VX nerve agent,  which has been in the news lately with the killing of Kim Jong-nam, is another example of an organophosphate anticholinesterase.

The newspapers and other media have recently reported that it was the VX nerve agent that was used to kill Kim Jong-nam, the half-brother of North Korea’s leader, in Malaysia. VX nerve agent is an example of an organophosphate anticholinesterase. Other examples of organophosphate anticholinesterases include the chemical weapon sarin and the organophosphate insecticides such as a malathion.

VX (S-2 Diisoprophylaminoethyl methylphosphonothiolate) is one of the most toxic nerve agent known. It is especially insidious as it is a highly viscous, tasteless and odourless liquid that can easily be transferred via clothing to be absorbed into the body by inhalation, ingestion, skin contact, or eye contact.

Although more potent and fast-acting, the effects of VX poisoning would be the same as for any organophosphate anticholinesterase. Inhibition of acetylcholinesterase will result in increased levels of acetylcholine at all cholinergic synapses in the body.

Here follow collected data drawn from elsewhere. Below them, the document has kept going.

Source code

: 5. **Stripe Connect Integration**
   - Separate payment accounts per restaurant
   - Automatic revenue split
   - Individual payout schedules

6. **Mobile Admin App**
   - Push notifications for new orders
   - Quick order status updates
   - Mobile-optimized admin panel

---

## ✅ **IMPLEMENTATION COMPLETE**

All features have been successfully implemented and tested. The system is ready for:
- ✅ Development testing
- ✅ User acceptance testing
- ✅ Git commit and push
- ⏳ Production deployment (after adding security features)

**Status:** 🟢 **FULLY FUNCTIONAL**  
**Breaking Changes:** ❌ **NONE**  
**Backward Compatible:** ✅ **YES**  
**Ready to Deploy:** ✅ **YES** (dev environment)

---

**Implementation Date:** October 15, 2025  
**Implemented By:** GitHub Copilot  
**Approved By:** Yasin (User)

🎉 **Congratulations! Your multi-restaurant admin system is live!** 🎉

In the parasympathetic nervous system, there will be a potent parasympathomimetic effect resulting in bradycardia (M2 receptors), bronchoconstriction and increased secretions in airways (M3 receptors), salivation (M3 receptors), lacrimation (M3 receptors), miosis, blurred vision (especially far vision), diarrhoea, abdominal cramps, nausea and urinary incontinence.

In the sympathetic nervous system, there will be increased acetylcholine at the cholinergic innervation of the eccrine sweat glands resulting in sweating (M3 receptors).

In the central nervous system, there will be increased cholinergic activation of both muscarinic and nicotinic receptors resulting in nausea and vomiting (M1 receptors), confusion, ataxia, slurred speech, generalised convulsions and coma.

At the neuromuscular junctions (NMJs), increased availability of acetylcholine would initially result in skeletal muscle twitching and fasciculations due to activation of nicotinic receptors. However, this would very soon be replaced by depolarising block and subsequently block due to desensitisation of the nicotinic receptors resulting in weakness and flaccid paralysis.

As VX is an organophosphate anticholinesterase, could Kim Jong-nam have been saved by administration of atropine and pralidoxime?

If the medical team attending had known that it was organophosphate anticholinesterase poisoning then, possibly, yes.

Atropine is a muscarinic receptor antagonist. It can block the parasympathomimetic (e.g. bradycardia, bronchoconstriction, salivation etc.) and CNS musarinic receptor-mediated effects (e.g. nausea and vomiting) of anticholinesterase poisoning.

Pralidoxime is an acetylcholinesterase regenerator. Organophosphates are suicide inhibitors of the acetylcholinesterase. The organophosphate molecule binds to the acetylcholinesterase and is destroyed leaving a phosphate group bound to the enzyme blocking its activity. Pralidoxime binds to the acetylcholinesterase reversible and has higher affinity for the phosphate group than the enzyme and so pulls the phosphate group off the enzyme, reactivating the enzyme. This process can work only if its organophosphate poisoning and only if pralidoxime is given before “ageing” of the organophosphate inhibited enzyme.

But the atropine is itself a poison and pralidoxime is itself a weak anticholinesterase.  These drugs would themselves have caused more harm than good if it was not anticholinesterase poisoning in the case of administration of atropine or specifically organophosphate anticholinesterase poisoning in the case of administration of pralidoxime. It would have been difficult for the medical team attending on the spot to have known at the time that it was a case of organophosphate poisoning.  Moreover, the onset of the actions of agent VX is extremely rapid. If treatment was to have been administered, it would have had to be administered very quickly.

 

Update 4 October 2017:

Recent news reports on the trial of Siti Aisyah and  Đoàn Thị Hương charged with the murder of Kim Jong-nam have revealed more details of the medical presentation and treatment.  It is reported that Kim Jong-nam was treated at the airport clinic where he presented sweating profusely, with bloodshot eyes, clutching his head and apparently in pain. His face was red and he had miosis (constricted pinpoint pupils).   He had a mixture of saliva, blood and vomit in his mouth. He had very low blood pressure, heart rate and oxygen levels. As discussed above, the sweating, miosis, salivation, vomiting, bradycardia and low oxygen levels are consistent with organophosphate poisoning. The attending medical team astutely administered atropine and also adrenaline to combat his low blood pressure, heart rate and oxygen levels.